Copy, from the data below, every line that has "with" in it.

» **Input**
____
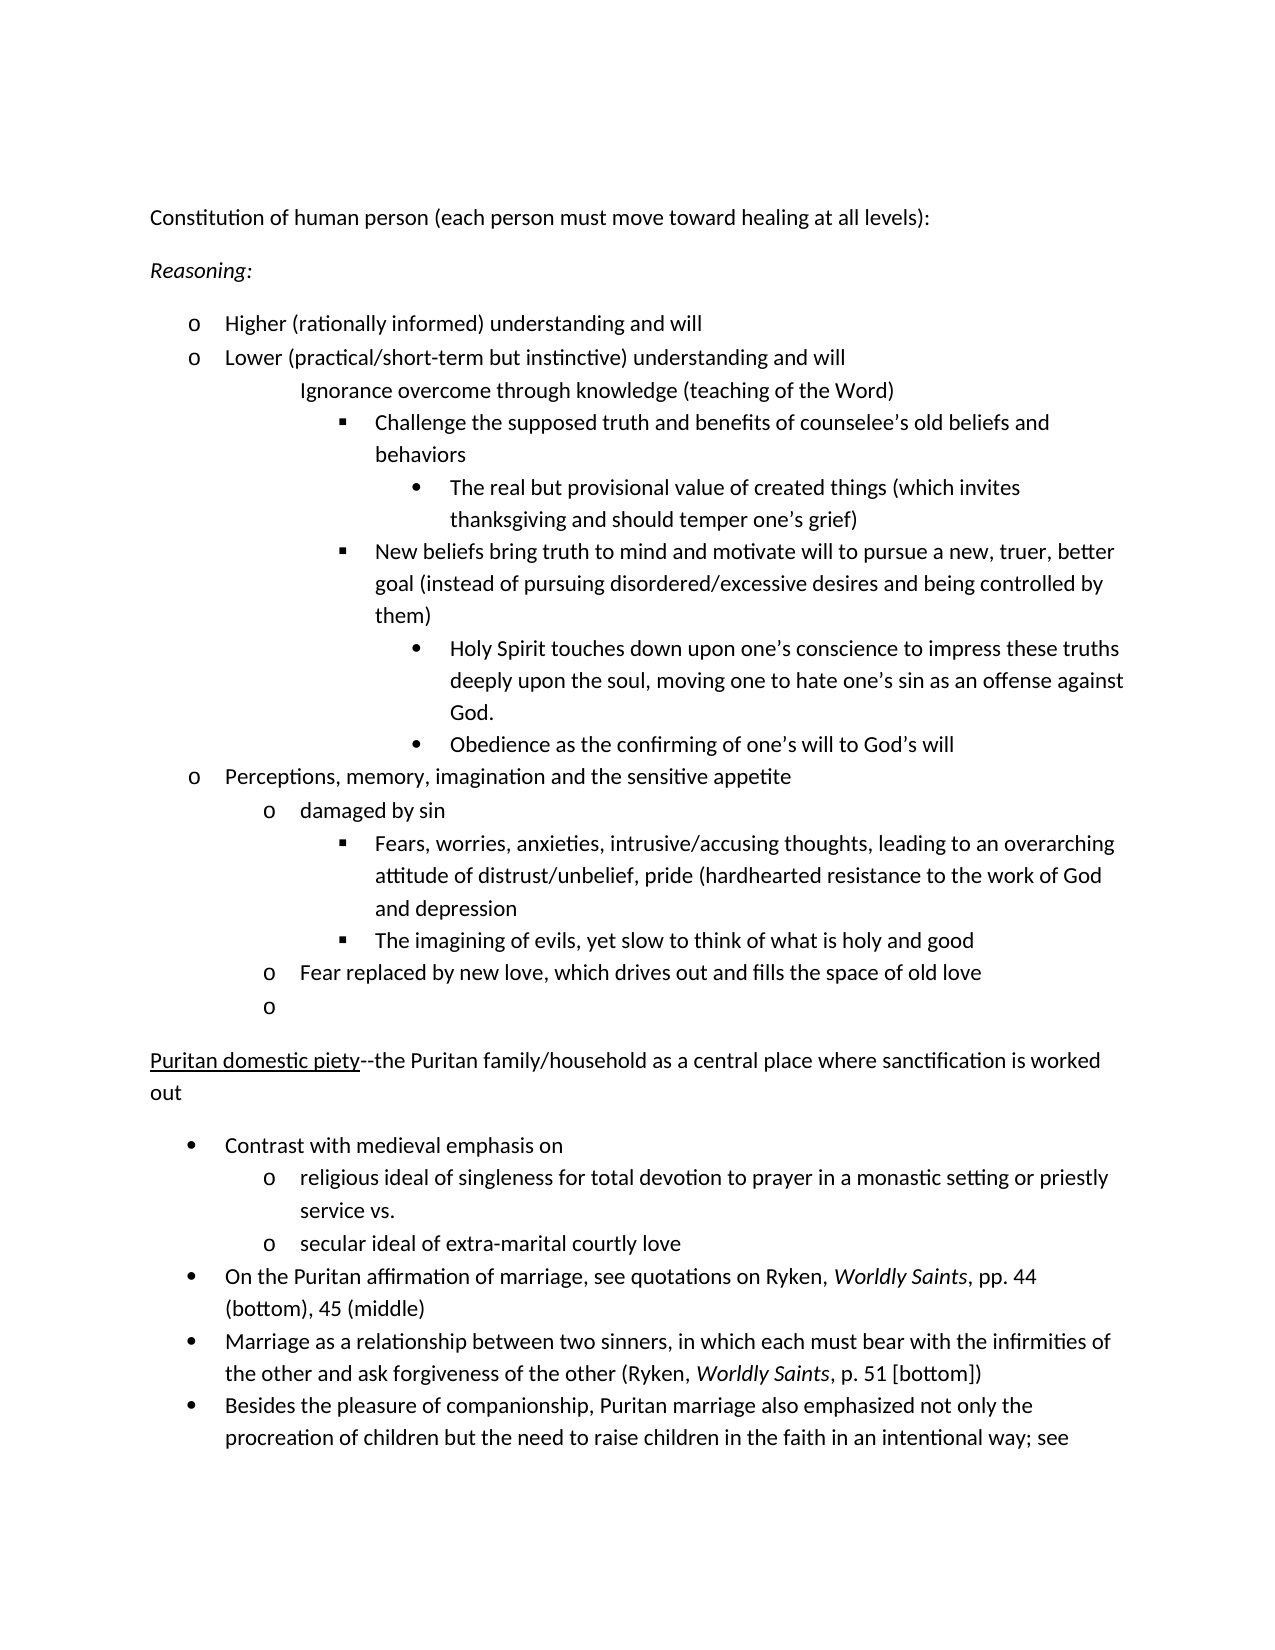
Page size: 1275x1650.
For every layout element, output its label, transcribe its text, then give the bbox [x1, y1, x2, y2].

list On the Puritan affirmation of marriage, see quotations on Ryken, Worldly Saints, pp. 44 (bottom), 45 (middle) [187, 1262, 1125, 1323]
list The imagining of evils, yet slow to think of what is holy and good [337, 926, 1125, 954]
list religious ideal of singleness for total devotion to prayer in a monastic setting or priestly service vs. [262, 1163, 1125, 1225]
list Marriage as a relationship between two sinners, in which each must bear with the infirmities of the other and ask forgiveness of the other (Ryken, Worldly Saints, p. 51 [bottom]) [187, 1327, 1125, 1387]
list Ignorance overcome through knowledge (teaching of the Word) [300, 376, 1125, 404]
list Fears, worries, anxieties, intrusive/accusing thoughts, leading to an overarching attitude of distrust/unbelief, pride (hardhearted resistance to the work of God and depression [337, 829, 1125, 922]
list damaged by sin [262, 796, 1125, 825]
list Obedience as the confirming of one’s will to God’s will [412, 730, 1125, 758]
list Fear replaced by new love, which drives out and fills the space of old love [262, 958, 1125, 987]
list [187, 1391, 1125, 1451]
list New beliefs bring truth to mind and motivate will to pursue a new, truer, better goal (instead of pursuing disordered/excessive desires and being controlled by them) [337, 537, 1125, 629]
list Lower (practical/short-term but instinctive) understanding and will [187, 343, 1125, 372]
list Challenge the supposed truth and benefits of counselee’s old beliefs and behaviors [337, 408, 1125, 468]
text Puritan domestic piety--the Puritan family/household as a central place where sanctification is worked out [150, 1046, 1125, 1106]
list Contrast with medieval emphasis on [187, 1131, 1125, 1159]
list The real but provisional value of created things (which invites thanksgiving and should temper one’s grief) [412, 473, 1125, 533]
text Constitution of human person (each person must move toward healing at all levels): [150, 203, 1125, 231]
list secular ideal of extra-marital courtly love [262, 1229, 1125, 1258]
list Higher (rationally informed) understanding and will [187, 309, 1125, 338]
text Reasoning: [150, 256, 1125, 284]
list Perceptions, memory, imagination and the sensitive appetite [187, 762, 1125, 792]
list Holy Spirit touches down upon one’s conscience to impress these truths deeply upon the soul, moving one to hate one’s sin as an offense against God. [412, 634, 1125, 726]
____
» **Expected output**
list Marriage as a relationship between two sinners, in which each must bear with the infirmities of the other and ask forgiveness of the other (Ryken, Worldly Saints, p. 51 [bottom]) [187, 1327, 1125, 1387]
list Contrast with medieval emphasis on [187, 1131, 1125, 1159]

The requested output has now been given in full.